While the arbitrary boundaries of decades are rarely as cohesive as music writers wish, it’s safe enough to state that the 1990s were a remarkably creative period for electronic and dance music in the UK. At the end of the 80s, dance music subgenres like trip hop, jungle, drum & bass, IDM, speed garage, UK garage, big beat, nu skool breaks, broken beat, nu disco and dubstep simply didn’t exist; and ten years later, they did. Equally, house music’s magic had proved so popular and successful that over the course of the decade that it sprouted a number of prefix-subgenres — progressive, hard, uplifting, tech and so on — becoming way more globally successful than its US originators could ever have imagined in the process.
Plenty of this musical innovation came from the UK, much of it taking place away from the traditional music industry. Unlike rock or pop which tended to be innovated by bands and artists, new electronic and club genres were often DJ-led, coalescing on dance floors via DJ selections; the emergence of jungle from Fabio & Grooveriders’ experimental DJ sets at their late 80s/early 90s club residency Rage is a great example of how DJs can shape new genres.
However, once the traditional music industry recognised the commercial potential of UK underground dance music, major labels began to invest in album projects, and there were plenty of key UK electronic and dance music albums that were influential in creating and defining new genres and subgenres. Some traced the development of new sounds or established the boundaries and identity of a new style: the 90s albums of Massive Attack, Portishead and Tricky for example codified the funereal tempo and moody, introspective, paranoid mood of trip hop, while the mid-90s albums from Goldie, Roni Size Reprazent and 4Hero set out three distinctly different approaches to drum & bass. Other UK artists such as The Sabres of Paradise, Saint Etienne or Leftfield used their albums to push out in multiple musical directions, integrating other styles like electro, lounge/easy listening or dub into their sound, and sowing the seeds for potential new sub-genres.

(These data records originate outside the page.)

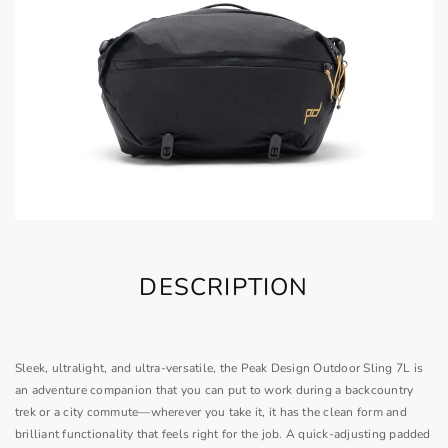
DESCRIPTION
Sleek, ultralight, and ultra-versatile, the Peak Design Outdoor Sling 7L is
an adventure companion that you can put to work during a backcountry
trek or a city commute—wherever you take it, it has the clean form and
brilliant functionality that feels right for the job. A quick-adjusting padded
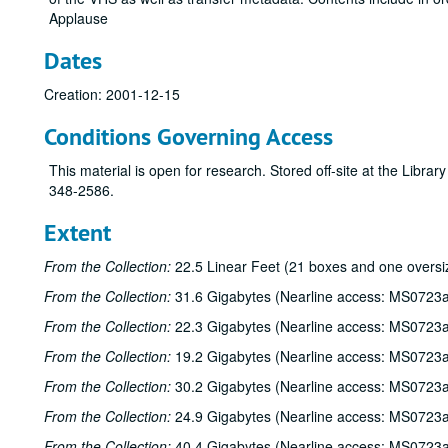
Applause
Dates
Creation: 2001-12-15
Conditions Governing Access
This material is open for research. Stored off-site at the Libra
348-2586.
Extent
From the Collection:
22.5 Linear Feet (21 boxes and one oversi
From the Collection:
31.6 Gigabytes (Nearline access: MS0723a
From the Collection:
22.3 Gigabytes (Nearline access: MS0723a
From the Collection:
19.2 Gigabytes (Nearline access: MS0723a
From the Collection:
30.2 Gigabytes (Nearline access: MS0723a
From the Collection:
24.9 Gigabytes (Nearline access: MS0723a
From the Collection:
40.4 Gigabytes (Nearline access: MS0723a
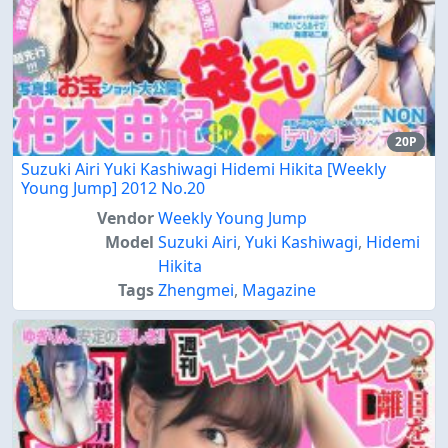
20P
Suzuki Airi Yuki Kashiwagi Hidemi Hikita [Weekly
Young Jump] 2012 No.20
Vendor
Weekly Young Jump
Model
Suzuki Airi
,
Yuki Kashiwagi
,
Hidemi
Hikita
Tags
Zhengmei
,
Magazine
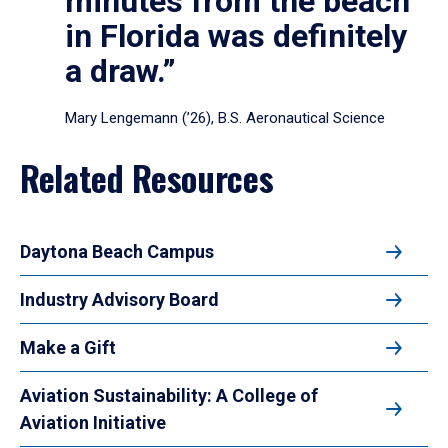
minutes from the beach
in Florida was definitely
a draw.”
Mary Lengemann (’26), B.S. Aeronautical Science
Related Resources
Daytona Beach Campus
Industry Advisory Board
Make a Gift
Aviation Sustainability: A College of
Aviation Initiative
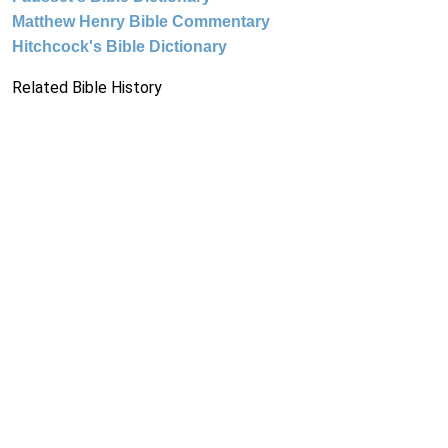
Matthew Henry Bible Commentary
Hitchcock's Bible Dictionary
Related Bible History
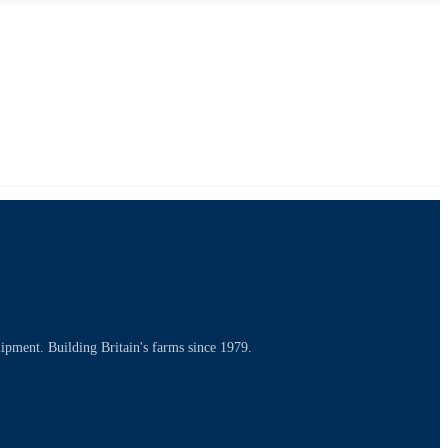
uipment. Building Britain's farms since 1979.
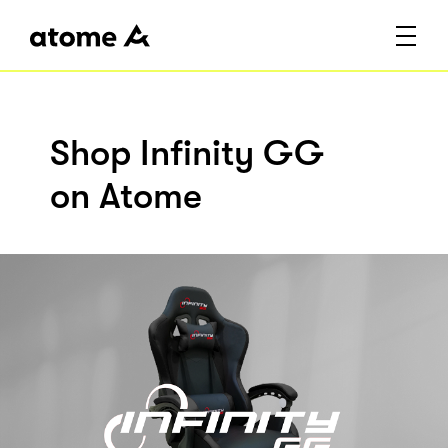
Shop Infinity GG
on Atome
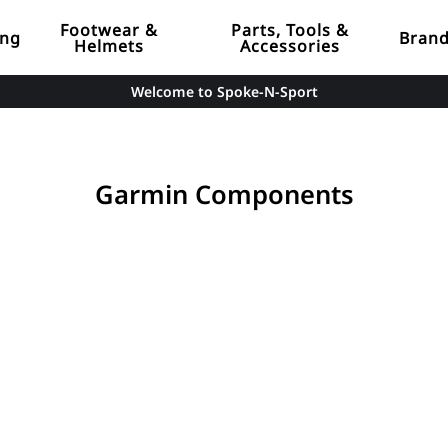
Footwear &
Parts, Tools &
ing
Bran
Helmets
Accessories
Welcome to Spoke-N-Sport
Garmin Components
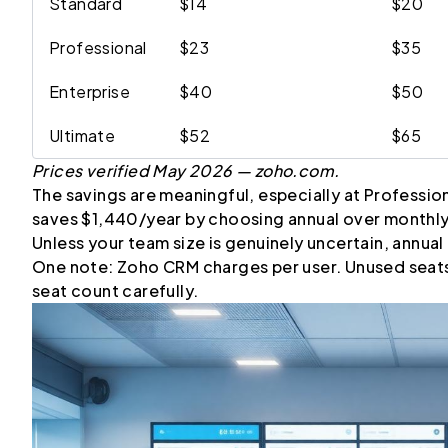
Standard
$14
$20
Professional
$23
$35
Enterprise
$40
$50
Ultimate
$52
$65
Prices verified May 2026 — zoho.com.
The savings are meaningful, especially at Professio
saves $1,440/year by choosing annual over monthly
Unless your team size is genuinely uncertain, annual b
One note: Zoho CRM charges per user. Unused seats ar
seat count carefully.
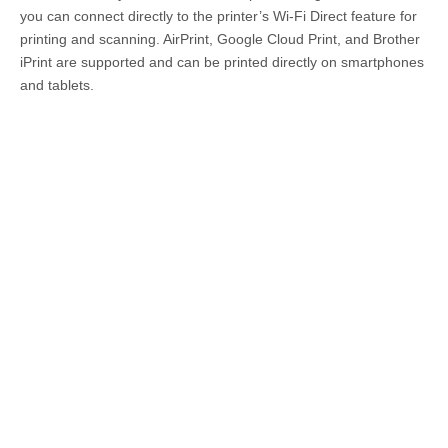
you can connect directly to the printer’s Wi-Fi Direct feature for
printing and scanning. AirPrint, Google Cloud Print, and Brother
iPrint are supported and can be printed directly on smartphones
and tablets.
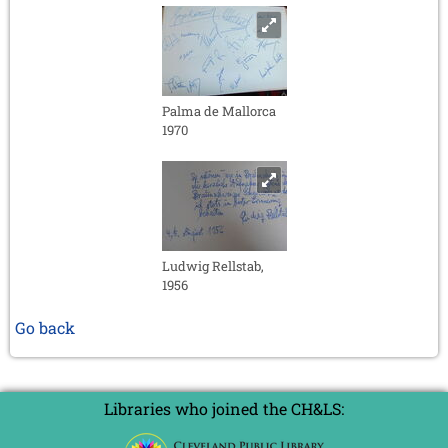
Palma de Mallorca
1970
Ludwig Rellstab,
1956
Go back
Libraries who joined the CH&LS:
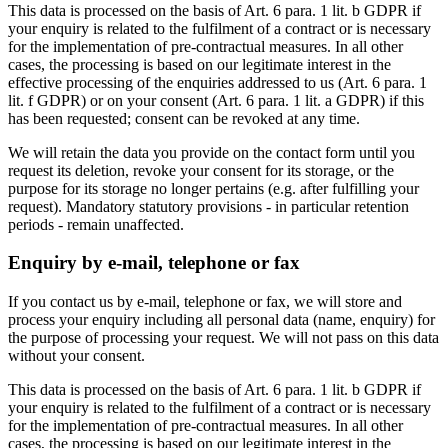
This data is processed on the basis of Art. 6 para. 1 lit. b GDPR if
your enquiry is related to the fulfilment of a contract or is necessary
for the implementation of pre-contractual measures. In all other
cases, the processing is based on our legitimate interest in the
effective processing of the enquiries addressed to us (Art. 6 para. 1
lit. f GDPR) or on your consent (Art. 6 para. 1 lit. a GDPR) if this
has been requested; consent can be revoked at any time.
We will retain the data you provide on the contact form until you
request its deletion, revoke your consent for its storage, or the
purpose for its storage no longer pertains (e.g. after fulfilling your
request). Mandatory statutory provisions - in particular retention
periods - remain unaffected.
Enquiry by e-mail, telephone or fax
If you contact us by e-mail, telephone or fax, we will store and
process your enquiry including all personal data (name, enquiry) for
the purpose of processing your request. We will not pass on this data
without your consent.
This data is processed on the basis of Art. 6 para. 1 lit. b GDPR if
your enquiry is related to the fulfilment of a contract or is necessary
for the implementation of pre-contractual measures. In all other
cases, the processing is based on our legitimate interest in the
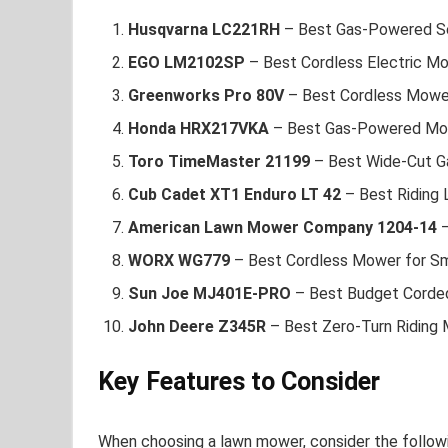
Husqvarna LC221RH
– Best Gas-Powered S
EGO LM2102SP
– Best Cordless Electric M
Greenworks Pro 80V
– Best Cordless Mower
Honda HRX217VKA
– Best Gas-Powered Mow
Toro TimeMaster 21199
– Best Wide-Cut 
Cub Cadet XT1 Enduro LT 42
– Best Riding
American Lawn Mower Company 1204-14
–
WORX WG779
– Best Cordless Mower for Sm
Sun Joe MJ401E-PRO
– Best Budget Corde
John Deere Z345R
– Best Zero-Turn Riding
Key Features to Consider
When choosing a lawn mower, consider the followi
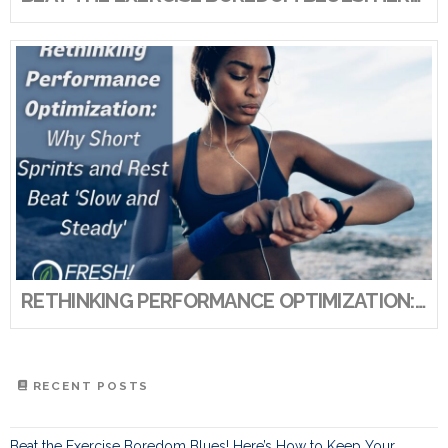
RETHINKING PERFORMANCE OPTIMIZATION: WHY SHORT SPRINTS AND REST BEAT ‘SLOW AND STEADY’
RECENT POSTS
Beat the Exercise Boredom Blues! Here’s How to Keep Your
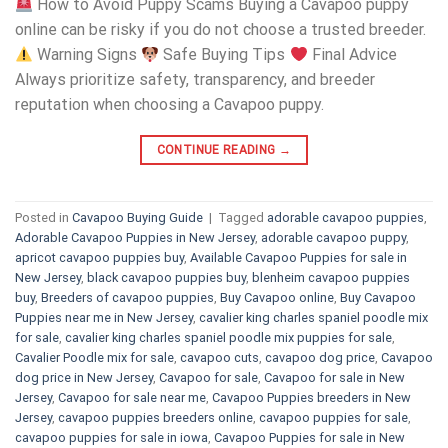
How to Avoid Puppy Scams Buying a Cavapoo puppy
online can be risky if you do not choose a trusted breeder.
Warning Signs
Safe Buying Tips
Final Advice
Always prioritize safety, transparency, and breeder
reputation when choosing a Cavapoo puppy.
CONTINUE READING
→
Posted in
Cavapoo Buying Guide
|
Tagged
adorable cavapoo puppies
,
Adorable Cavapoo Puppies in New Jersey
,
adorable cavapoo puppy
,
apricot cavapoo puppies buy
,
Available Cavapoo Puppies for sale in
New Jersey
,
black cavapoo puppies buy
,
blenheim cavapoo puppies
buy
,
Breeders of cavapoo puppies
,
Buy Cavapoo online
,
Buy Cavapoo
Puppies near me in New Jersey
,
cavalier king charles spaniel poodle mix
for sale
,
cavalier king charles spaniel poodle mix puppies for sale
,
Cavalier Poodle mix for sale
,
cavapoo cuts
,
cavapoo dog price
,
Cavapoo
dog price in New Jersey
,
Cavapoo for sale​
,
Cavapoo for sale in New
Jersey
,
Cavapoo for sale near me
,
Cavapoo Puppies breeders in New
Jersey
,
cavapoo puppies breeders online
,
cavapoo puppies for sale
,
cavapoo puppies for sale in iowa
,
Cavapoo Puppies for sale​ in New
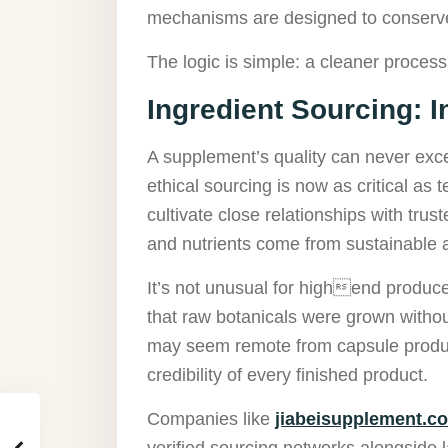
mechanisms are designed to conserve 
The logic is simple: a cleaner process
Ingredient Sourcing: In
A supplement’s quality can never excee
ethical sourcing is now as critical as
cultivate close relationships with trus
and nutrients come from sustainable 
It’s not unusual for highend produc
that raw botanicals were grown withou
may seem remote from capsule product
credibility of every finished product.
Companies like
jiabeisupplement.c
verified sourcing networks alongside l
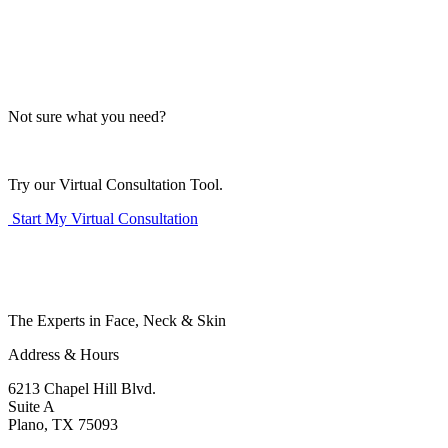
Not sure what you need?
Try our Virtual Consultation Tool.
Start My Virtual Consultation
The Experts in Face, Neck & Skin
Address & Hours
6213 Chapel Hill Blvd.
Suite A
Plano, TX 75093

UK electronic and dance music albums of the period all had to engage with the same conundrum: would the structural elements that make club music like house, rave or techno so effective at facilitating dance — lengthy, uneventful intros and outros, long, repetitive vamps where ‘not much happens,’ abstract outré production values, the lack of traditional song structures and often the absence of any lyrics at all –- work outside of the club/rave environment, and translate to home listening and the album format?
Some electronic music producers ignored the conundrum completely, using their albums to simply gather together their club tracks. Others however, chose to use the sonic vocabulary of rave/techno/house/hip hop to create something other than straight-up club tracks, or to develop and distil their sound via production experimentation, pushing the studio machines beyond their limits to create new techniques and styles. This experimentation was in part facilitated by the appearance of samplers that home producers could afford. The sampler was a revolutionising technology, enabling the emulation of any instrument, and the ability to ‘borrow’, reference, rework or steal any part from any piece of the entire history of recorded music for new creative purposes. Samplers also came with functionality that could be used and misused to maul and mutate sampled source material beyond recognition and in ways that could define entire genres, like the distinctive ultra-edited, intricate drum sound on Goldie’s Timeless title track. It’s instantly synonymous with mid-90s drum & bass and was created, via Goldie’s vision, producer Rob Playford’s technical prowess, and an Akai sampler, from an eight-second snippet from the Incredible Bongo Band’s 1973 version of Apache.
The flowering of musical experimentation and accompanying rapid growth of genres and subgenres in the 90s UK dance scene was also helped by other factors too, not least the growing affordability and increased functionality of other electronic instruments like drum machines, synthesisers and home computers that could run music software. Also, much of the UK’s underground electronic music in the 90s emerged from close-knit communities of studios, record shops, clubs, raves, vinyl-cutting plants and radio stations (see hardcore rave, jungle, drum & bass, UK garage, dubstep, progressive house and tech house for just a few examples), and this often generated a healthy level of artistic competition between peers too. And the music was often consumed by dancers using mind-altering substances, a fact which also encouraged the production of more experimental, outré, extreme, intense or immoderate music.
The net result was a frenetic and fecund decade of electronic/dance music invention, production experimentation and studio adventurism. For club-derived music, the 1990s were defined by genre fragmentation and hybridity, and the continual creation of fresh, local niche scenes and new, world-dominating genres, the roots and development of which can be heard in some of these albums.